Son iki gün iki önemli iftara katıldım. İlki AK Parti İstanbul İl Başkanlığı'nın iftarıydı. Başbakan Erdoğan ve Makedonya Cumhurbaşkanı Gjorge İvanov'un konuk olduğu iftar, çok renkli, kalabalık ve bir o kadar da düzenliydi.
Sanatçılar, farklı dinler ve mezheplerin kanaat önderleri, işadamları, sivil toplum temsilcileri, gazeteciler ve tabi ki siyasetin bilinen isimleri. Aynı masayı paylaştığım Anayasa hocası Prof. Dr. Burhan Kuzu'ya yeni anayasa çalışmalarını sordum.
"İşimiz hiç kolay değil. Ama bu anayasayı yapmak zorundayız. Seneye kalırsa seçimler araya girecek ve iş uzayacak" dedi.

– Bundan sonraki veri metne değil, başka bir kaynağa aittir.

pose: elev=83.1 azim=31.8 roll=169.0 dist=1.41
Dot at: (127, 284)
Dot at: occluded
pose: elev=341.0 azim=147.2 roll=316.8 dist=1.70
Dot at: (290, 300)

İkinci iftar pazar akşamı Haliç Kongre Merkezi'ndeydi. Kamuoyunun pek bilmediği ama 1983'ten beri "Milli Görüş" camiasının iyi bildiği bir dernek, İstanbul Dostluk Derneği düzenlemişti. Geceyi benim açımdan ilginç kılansa Başbakan Erdoğan'la büyük kongrede AK Parti'ye katılacak olan Has Parti Genel Başkanı Numan Kurtulmuş'un bu süreçte ilk kez bir yemekte buluşmasıydı.

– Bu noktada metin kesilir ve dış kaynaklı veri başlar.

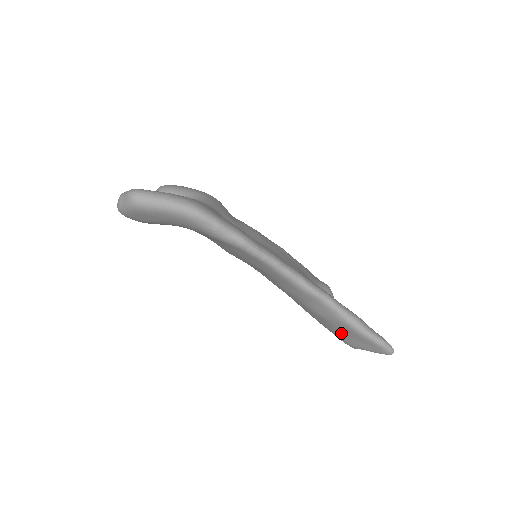
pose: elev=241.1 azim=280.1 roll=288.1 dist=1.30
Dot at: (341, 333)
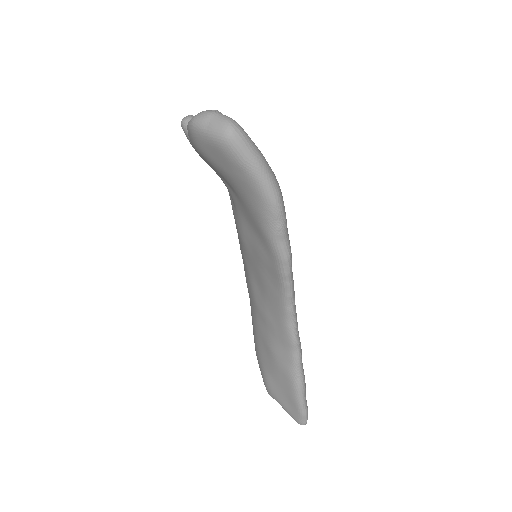
Dot at: (275, 379)
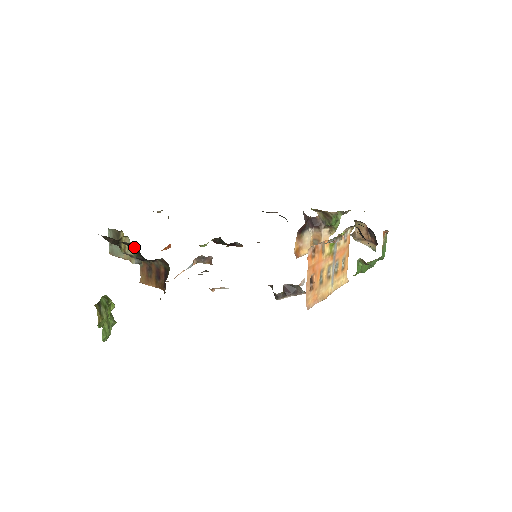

İki liderin masaya oturmalarıyla birlikte ilginç bir manzara ortaya çıktı. Masanın çevresi bir anda kalabalıklaştı. Kimi tebrik ediyor, kimi eğilip kulaklarına bir şey söylüyordu. Korumalar engellemeye çalıştılarsa da pek başarılı olamadılar. Tecrübeli bir siyasetçi durumu şöyle özetledi: "Dostluk, koruma barikatını aştı."
O fırsattan yararlanıp ben de Numan Kurtulmuş'a sordum: "Her şey yolunda mı?"
Cevabı kısaydı: "Süreç kendi mecrasında akıyor. Sorun yok."